#### [Text under study]
Cheryl Douglass

Survivor

On February 2, 2008, the day after my 62nd birthday, I had just won my tennis match and was in a great mood as I prepared dinner to celebrate with my family.

The next day, however, I didn’t feel well at all, and I remember thinking that maybe I’d caught a stomach bug. After several days sick in bed, I began to talk nonsense and act strangely. (I don’t actually remember much about this period. Others have told me what followed.) My husband called the doctor, who ordered me to go to the ER at a nearby hospital. I was very agitated and actually refused at first to go with him to the hospital. My condition rapidly worsened as we waited for a doctor. Finally, after more than six hours, doctors realized that I was in serious trouble and I was rushed to another hospital in the middle of the night. I have since learned that for every hour that passes in septic shock a patient’s chance for survival drops by eight percent. (Sepsis and Septic Shock)

Doctors there put me on broad spectrum antibiotics as they waited for lab results. I was hooked up to IVs dispensing nutrients, fluids, and medications. I was put on a continuous dialysis machine and a breathing machine.

Tests showed that I had contracted a group A streptococcal blood infection. (Sepsis and Group A Streptococcus) How this bacterium gets into the blood stream is often unknown – as it was in my case – but when it does it can trigger a life-threatening reaction in a matter of hours even though the infection might have started from something as small a minor skin scrape.

I spent over six weeks in ICU. In the first two weeks, my life hung by a thread. Doctors put me in a chemically induced coma. I remember nothing. My husband ordered round-the-clock nursing care for me because I couldn’t speak or push a call button. My extremities began to turn black for lack of blood flow. Gangrene set in.

Weeks passed. I was finally awakened to find a doctor standing at my bedside. She informed me that the tissue death from sepsis had required amputation of my legs (below the knees) and both arms (below the elbows). Until then, I had been a physically active woman who enjoyed playing tennis almost every day. I wondered: Was I having a bad dream? (Sepsis and Amputations)

By April, after enduring numerous medical complications, including pneumonia, MRSA, C. diff. and various other superbug infections, I was transferred to the National Rehabilitation Hospital across town. I was a shadow of my former self. At 85 pounds, I had lost a third of my body mass and the strength to move. I was totally helpless.

Eventually I snapped back. Working hard every day with my physical therapists, I gradually gained enough strength to sit up, climb out of bed, and walk again. After six more weeks, I could finally go home.

#### [Dataset content]
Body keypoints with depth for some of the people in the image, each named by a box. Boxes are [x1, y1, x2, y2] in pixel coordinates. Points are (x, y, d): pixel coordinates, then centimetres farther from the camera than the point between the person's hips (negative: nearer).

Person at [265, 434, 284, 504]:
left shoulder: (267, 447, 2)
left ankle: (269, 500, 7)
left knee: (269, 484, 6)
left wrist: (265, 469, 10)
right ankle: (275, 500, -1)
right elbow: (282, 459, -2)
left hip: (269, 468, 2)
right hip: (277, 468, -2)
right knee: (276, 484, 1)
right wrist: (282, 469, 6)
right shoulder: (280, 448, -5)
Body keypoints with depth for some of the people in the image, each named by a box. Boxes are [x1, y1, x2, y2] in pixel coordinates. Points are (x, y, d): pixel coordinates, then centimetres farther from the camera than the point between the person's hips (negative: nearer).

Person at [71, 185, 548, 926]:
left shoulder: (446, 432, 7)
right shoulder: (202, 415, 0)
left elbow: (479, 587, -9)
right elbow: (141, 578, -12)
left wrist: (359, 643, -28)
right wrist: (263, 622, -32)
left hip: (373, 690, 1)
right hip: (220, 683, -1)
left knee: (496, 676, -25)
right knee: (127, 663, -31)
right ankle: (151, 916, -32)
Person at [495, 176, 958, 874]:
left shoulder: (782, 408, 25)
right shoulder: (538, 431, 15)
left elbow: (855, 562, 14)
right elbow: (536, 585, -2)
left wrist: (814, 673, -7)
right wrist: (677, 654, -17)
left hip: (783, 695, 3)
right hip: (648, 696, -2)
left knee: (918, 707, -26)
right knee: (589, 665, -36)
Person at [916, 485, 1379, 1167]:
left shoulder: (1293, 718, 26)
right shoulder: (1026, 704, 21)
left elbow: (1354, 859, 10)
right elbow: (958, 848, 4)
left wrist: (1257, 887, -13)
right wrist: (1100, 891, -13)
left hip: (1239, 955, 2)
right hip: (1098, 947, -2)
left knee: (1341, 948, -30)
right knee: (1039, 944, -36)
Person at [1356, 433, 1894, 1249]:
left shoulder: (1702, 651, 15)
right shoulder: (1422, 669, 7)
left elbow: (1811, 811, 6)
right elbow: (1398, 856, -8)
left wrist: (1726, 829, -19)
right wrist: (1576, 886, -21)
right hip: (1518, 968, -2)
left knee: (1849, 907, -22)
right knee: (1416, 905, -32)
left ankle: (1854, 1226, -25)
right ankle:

#### [Task description]
Can you write out, word for word, the passage of the sepsis survivor story starting at "Doctors there put" and ending at "minor skin scrape."?

#### [Solution for this problem]
Doctors there put me on broad spectrum antibiotics as they waited for lab results. I was hooked up to IVs dispensing nutrients, fluids, and medications. I was put on a continuous dialysis machine and a breathing machine.

Tests showed that I had contracted a group A streptococcal blood infection. (Sepsis and Group A Streptococcus) How this bacterium gets into the blood stream is often unknown – as it was in my case – but when it does it can trigger a life-threatening reaction in a matter of hours even though the infection might have started from something as small a minor skin scrape.